The odds of a U.S. and global recession stand at around 60%, according to J.P. Morgan Research forecasts, with the baseline call being for a U.S. recession.

There is the potential that other trading partners may raise tariffs on Chinese goods to protect their own industries, or as a negotiation strategy with the U.S. (in exchange for U.S. tariff reduction).

“While weaker U.S. demand has a marginal impact on China’s growth forecast, the weaker demand from the rest of the world will compromise China’s effort to expand exports to the non-U.S. market as an offsetting measure,” said Zhu.

China growth forecasts

Table showing how China’s GDP growth is expected to slow quarter-over-quarter in 2025 with the full year forecast moderating to 4.4%, according to J.P. Morgan Research.

What policy measures will China take to counter tariff risks?

China’s tariff retaliation is just one aspect of its response, with the government announcing an array of stimulus measures to offset trade risks as it aims to maintain the growth target of around 5% for 2025.

Chinese policymakers have pledged to step up monetary and fiscal support to soften the impact of tariffs on growth, including incentives to boost domestic consumption and investment. 

China’s net exports are a big growth driver

Before tariff measures were announced in April, the government raised its fiscal deficit target to 4% of GDP, up from 3% in the previous year to support the target.
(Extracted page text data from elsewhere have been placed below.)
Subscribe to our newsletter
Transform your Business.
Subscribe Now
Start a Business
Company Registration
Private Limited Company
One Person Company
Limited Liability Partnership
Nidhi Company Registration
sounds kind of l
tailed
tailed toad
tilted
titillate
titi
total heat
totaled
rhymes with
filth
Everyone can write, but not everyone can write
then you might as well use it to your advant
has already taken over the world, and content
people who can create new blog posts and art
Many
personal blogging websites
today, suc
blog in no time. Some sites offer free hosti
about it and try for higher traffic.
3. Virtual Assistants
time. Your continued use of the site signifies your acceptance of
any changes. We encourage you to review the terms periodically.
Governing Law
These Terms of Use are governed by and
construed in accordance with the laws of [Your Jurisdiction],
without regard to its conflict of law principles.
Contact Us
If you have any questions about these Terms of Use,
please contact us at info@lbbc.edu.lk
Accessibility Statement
It aims to create 12 million jobs and boost investment with the issuance of special-purpose and ultralong treasury bonds.

An estimated 400–600 billion Chinese yuan (CNY) ($55–$83 billion) or 0.3–0.5% of GDP in consumption support is expected, according to J.P. Morgan Research forecasts, including trade-in subsidies for consumer goods, an increase in basic pension, subsidies for basic medicare and incentives to encourage new births.
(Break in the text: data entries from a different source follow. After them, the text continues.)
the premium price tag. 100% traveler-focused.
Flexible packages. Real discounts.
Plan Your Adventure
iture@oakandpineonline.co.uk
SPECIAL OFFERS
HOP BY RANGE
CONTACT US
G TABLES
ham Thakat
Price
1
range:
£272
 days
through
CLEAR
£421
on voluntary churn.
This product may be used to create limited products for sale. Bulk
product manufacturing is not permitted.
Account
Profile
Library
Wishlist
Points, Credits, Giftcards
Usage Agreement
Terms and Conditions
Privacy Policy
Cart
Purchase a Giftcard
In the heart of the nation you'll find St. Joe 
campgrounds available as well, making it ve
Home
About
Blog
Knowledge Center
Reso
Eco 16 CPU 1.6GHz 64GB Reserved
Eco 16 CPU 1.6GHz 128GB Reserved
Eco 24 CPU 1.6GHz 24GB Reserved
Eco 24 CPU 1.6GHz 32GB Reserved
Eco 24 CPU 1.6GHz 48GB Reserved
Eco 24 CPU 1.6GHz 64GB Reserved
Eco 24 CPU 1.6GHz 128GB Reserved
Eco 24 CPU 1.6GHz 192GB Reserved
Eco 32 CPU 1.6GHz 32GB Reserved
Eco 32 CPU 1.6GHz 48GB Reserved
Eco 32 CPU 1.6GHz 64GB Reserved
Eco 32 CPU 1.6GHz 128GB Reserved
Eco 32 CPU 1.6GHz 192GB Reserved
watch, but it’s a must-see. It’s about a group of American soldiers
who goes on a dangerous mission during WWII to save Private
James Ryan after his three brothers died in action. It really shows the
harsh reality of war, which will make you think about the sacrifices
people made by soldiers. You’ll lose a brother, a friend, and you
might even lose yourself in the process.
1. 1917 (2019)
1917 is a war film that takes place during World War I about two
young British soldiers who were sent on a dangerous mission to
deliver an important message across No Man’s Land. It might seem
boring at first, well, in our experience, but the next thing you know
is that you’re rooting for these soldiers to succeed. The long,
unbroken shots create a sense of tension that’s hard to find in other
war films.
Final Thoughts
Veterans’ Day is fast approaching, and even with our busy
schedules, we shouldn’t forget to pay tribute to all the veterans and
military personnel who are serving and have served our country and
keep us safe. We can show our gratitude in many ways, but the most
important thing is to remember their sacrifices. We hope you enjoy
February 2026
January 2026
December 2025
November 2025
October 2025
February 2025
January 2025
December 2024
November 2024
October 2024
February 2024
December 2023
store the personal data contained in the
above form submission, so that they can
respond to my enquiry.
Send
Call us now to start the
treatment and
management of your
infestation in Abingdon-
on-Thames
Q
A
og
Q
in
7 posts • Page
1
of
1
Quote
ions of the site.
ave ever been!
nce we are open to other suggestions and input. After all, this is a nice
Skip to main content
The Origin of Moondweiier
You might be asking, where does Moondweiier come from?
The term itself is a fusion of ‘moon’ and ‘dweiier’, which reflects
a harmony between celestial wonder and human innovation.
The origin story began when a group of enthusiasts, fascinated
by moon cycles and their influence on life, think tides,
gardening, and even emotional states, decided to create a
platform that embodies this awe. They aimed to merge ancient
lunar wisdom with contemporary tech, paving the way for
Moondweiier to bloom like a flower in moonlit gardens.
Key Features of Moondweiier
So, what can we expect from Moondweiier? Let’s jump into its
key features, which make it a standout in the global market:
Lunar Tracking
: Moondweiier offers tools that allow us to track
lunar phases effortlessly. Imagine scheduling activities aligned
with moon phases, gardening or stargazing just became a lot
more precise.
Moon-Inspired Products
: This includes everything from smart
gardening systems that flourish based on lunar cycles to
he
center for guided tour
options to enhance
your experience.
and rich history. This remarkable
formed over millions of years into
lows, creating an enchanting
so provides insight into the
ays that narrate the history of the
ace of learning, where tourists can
Chinese banks are also cutting rates on personal loans to record lows, following government guidance urging banks to expand issuance of loans, relax credit limits and interest rates. 
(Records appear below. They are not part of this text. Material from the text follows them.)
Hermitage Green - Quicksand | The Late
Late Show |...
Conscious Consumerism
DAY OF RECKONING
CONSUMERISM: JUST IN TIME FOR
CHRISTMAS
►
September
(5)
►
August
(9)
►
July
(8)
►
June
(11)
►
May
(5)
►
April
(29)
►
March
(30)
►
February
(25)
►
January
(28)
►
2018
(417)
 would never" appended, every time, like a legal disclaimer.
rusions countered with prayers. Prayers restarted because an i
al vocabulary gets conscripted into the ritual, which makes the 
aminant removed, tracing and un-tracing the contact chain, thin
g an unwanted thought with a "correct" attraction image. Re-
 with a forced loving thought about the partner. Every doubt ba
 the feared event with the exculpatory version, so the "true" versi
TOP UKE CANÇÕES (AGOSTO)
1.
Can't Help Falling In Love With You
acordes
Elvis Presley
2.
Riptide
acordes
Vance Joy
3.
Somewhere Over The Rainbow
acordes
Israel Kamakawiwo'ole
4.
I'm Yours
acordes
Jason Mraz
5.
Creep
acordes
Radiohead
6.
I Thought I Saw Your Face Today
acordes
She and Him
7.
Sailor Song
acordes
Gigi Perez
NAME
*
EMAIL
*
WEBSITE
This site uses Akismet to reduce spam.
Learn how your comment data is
“Our forecast of additional fiscal support in the third quarter does not mean the government will take no action before that time. But in the near term, the government will utilize existing policy options first.”

In terms of additional pro-growth economic policy, an additional 1 trillion yuan in government bonds will likely be announced in the third quarter (0.7% of GDP) to boost domestic demand and mitigate the drag on economic growth.

“These measures may still prioritize investment and policy incentives to increase the consumption package remains weak. Trade-in subsidies are a preferred option but their policy effect will fade. The most important consideration for policymakers is what policy measures will have a quick impact on growth, rather than economic efficiency or long-term impact,” said Zhu.

"Our forecast of additional fiscal support in the third quarter does not mean the government will take no action before that time. But in the near term, the government will utilize existing policy options first," added Zhu.

Around 30 basis points (bps) in rate cuts and 100 bps in reserve requirement ratio (RRR) cuts — or the amount of liquidity that banks are required to hold as reserves — are also expected, according to J.P. Morgan Research. Cutting the RRR allows lenders to increase their capacity to extend loans and encourage spending in the broader economy.

The People's Bank of China (PBoC) is likely to resume RRR cuts with a 50 bps cut anticipated in April and a policy rate reduction (20 bps cut in the second quarter), followed by another 50 bps RRR cut and 10 bps policy rate cut in the second half of the year, as noted by J.P. Morgan Research. The PBoC may also revisit the exchange rate policy.

“While we do not think CNY depreciation will be used as a policy response to tariff risk as observed in 2018–19, it seems that managed yuan weakness is what the PBoC has signaled as tolerable with recent range break in the fix [above 7.20],” said Zhu.